Çağrılarına karşılık askerlerden herhangi bir tepki gelmediğini ifade eden Erdem, bunu üzerine TOMA'dan çekilip tanklara doğru yürümeye başladıklarını belirtti. O sırada helikopterden üzerlerine roket atıldığını belirten Erdem, şöyle devam etti:

"O sırada koltuğumun altından şarapnel parçası girdi. Arkadaşlar beni sürükleyerek İl Emniyet'in içine çektiler. Arka taraftan da hastaneye götürdüler. O gün benim dikkatimi çeken en büyük husus karşımızda helikopterler, tanklar vardı. Bizim elimizde sadece tabancalar vardı. Biz ölüme bile bile gittik. Pişman değilim. Bugün olsa yine aynısını yaparım."

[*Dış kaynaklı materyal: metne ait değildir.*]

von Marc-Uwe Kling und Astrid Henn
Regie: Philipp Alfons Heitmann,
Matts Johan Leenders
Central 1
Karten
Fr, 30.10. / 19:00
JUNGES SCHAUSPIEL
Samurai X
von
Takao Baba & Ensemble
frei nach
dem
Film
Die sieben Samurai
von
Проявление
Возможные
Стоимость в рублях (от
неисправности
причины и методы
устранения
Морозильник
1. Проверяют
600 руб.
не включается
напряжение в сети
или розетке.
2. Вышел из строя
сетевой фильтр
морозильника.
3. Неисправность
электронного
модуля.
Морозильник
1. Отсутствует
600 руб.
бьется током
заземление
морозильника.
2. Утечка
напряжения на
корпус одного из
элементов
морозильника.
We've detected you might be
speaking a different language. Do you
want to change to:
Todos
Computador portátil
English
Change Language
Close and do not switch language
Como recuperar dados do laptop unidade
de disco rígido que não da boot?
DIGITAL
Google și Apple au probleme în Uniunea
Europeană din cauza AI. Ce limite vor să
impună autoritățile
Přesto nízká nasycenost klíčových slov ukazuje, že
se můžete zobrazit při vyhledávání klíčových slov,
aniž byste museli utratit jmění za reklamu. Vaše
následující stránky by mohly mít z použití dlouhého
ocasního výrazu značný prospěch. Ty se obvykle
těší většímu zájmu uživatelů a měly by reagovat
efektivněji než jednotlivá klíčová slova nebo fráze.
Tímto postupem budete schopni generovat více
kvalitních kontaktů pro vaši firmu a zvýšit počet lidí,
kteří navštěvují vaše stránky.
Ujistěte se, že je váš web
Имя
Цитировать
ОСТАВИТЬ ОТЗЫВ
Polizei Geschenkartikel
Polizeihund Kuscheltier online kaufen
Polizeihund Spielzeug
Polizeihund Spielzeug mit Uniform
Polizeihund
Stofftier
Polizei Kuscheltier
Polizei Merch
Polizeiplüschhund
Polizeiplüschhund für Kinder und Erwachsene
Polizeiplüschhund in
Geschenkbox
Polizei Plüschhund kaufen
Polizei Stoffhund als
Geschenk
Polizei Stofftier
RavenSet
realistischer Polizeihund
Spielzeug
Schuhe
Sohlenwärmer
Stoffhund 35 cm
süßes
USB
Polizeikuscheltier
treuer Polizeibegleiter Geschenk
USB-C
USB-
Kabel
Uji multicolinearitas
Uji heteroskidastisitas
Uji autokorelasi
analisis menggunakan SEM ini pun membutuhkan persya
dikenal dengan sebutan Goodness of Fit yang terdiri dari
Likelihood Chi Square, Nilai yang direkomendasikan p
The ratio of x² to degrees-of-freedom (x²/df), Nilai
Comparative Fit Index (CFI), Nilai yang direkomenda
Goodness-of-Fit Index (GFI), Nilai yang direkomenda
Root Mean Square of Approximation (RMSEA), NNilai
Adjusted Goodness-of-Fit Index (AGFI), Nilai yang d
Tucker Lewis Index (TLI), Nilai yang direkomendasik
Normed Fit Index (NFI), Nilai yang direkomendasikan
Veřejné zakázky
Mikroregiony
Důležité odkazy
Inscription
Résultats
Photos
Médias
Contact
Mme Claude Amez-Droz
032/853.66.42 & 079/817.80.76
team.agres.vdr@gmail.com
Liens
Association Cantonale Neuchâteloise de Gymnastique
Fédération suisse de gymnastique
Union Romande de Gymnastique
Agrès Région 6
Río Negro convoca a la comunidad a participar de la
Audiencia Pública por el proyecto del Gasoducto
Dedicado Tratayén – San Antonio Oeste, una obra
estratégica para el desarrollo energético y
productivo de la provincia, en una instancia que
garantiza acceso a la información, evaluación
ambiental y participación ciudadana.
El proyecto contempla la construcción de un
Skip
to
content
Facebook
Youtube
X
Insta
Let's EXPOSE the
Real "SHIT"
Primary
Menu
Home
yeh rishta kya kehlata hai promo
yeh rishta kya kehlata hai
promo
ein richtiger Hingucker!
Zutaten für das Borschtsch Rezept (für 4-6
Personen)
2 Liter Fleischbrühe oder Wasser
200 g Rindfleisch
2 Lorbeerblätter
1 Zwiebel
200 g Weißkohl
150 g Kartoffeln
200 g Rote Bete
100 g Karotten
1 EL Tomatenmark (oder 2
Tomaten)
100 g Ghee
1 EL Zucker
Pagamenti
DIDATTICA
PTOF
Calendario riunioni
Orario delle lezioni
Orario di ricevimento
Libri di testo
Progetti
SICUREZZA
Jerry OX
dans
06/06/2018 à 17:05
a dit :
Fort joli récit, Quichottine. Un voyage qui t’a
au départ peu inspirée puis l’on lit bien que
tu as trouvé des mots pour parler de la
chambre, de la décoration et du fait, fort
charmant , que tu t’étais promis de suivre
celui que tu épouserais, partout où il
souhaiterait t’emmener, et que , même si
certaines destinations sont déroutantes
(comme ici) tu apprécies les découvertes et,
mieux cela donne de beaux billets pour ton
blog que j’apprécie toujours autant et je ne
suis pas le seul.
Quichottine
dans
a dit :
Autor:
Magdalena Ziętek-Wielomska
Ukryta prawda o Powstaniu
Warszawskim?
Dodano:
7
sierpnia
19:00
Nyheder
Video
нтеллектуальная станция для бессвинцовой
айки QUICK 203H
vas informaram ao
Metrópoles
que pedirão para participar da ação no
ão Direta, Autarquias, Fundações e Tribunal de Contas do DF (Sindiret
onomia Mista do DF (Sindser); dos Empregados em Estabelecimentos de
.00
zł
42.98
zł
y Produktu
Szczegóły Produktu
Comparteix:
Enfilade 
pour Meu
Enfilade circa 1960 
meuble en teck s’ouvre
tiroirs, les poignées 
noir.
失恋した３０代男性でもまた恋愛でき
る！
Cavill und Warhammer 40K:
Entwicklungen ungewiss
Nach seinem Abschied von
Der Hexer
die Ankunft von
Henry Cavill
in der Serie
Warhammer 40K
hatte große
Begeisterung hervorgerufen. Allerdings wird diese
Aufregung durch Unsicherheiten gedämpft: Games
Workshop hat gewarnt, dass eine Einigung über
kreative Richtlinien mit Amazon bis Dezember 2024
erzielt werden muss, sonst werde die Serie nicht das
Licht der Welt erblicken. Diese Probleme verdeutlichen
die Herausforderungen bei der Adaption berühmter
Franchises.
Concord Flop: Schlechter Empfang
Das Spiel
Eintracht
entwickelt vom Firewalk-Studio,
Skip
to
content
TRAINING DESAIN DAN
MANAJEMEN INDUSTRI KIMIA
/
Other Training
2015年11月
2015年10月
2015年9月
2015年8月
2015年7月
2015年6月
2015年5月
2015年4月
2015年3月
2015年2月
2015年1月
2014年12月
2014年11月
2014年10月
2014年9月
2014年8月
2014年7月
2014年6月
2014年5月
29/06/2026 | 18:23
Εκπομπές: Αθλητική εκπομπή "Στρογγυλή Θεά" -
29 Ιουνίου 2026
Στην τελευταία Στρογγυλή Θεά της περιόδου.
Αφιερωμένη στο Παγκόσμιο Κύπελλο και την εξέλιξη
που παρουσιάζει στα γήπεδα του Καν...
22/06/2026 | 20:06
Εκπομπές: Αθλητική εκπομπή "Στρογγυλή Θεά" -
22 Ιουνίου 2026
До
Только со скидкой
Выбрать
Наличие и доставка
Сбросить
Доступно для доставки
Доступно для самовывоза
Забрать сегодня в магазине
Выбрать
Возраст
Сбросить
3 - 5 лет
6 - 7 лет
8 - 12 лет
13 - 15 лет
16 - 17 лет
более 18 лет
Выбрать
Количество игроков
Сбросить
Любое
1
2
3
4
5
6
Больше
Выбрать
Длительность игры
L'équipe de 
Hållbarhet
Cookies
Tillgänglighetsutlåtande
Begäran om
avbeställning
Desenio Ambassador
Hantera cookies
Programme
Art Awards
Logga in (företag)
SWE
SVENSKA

Erdem, yaralı olarak getirildiği hastanede komaya girdiğini ve hemen ameliyata alındığını dile getirerek, "Uyandığımda ilk yaptığım, vücudumda ne olduğunu düşünmekten çok, 'darbe oldu mu?' diye sormak oldu. Vücudumda ne olduğunu umursamadım. Kolumun kopma derecesine geldiğini, sadece 5-10 santimetrenin tuttuğunu, birleştirdiklerini anlattılar. Sağlığım yerine geliyor çok şükür. Benim için en büyük teselli darbenin olmaması. Biz imkansızlıklar içerisinde imkanı başardık, zafer elde ettik. Bütün Türk milletine kendi adıma teşekkür ediyorum." diye konuştu.

Darbe girişimi sırasında Ankara Emniyetinde görevli bir çok arkadaşının da şehit olduğunu ifade eden Erdem, "Hepimizin düşüncesi şehit olmaktı yalnız şehitlik makamı onlara nasip oldu. Onlar haketti, mekanları cennet olsun. Diğer arkadaşlara da acil şifalar diliyorum. O gün herkes büyük bir inançla savaştı. Büyük bir inançla bu zorluğun üstesinden geldi. Göğsümüzdeki iman da Allah'a çok şükür bizi zafere ulaştırdı." dedi.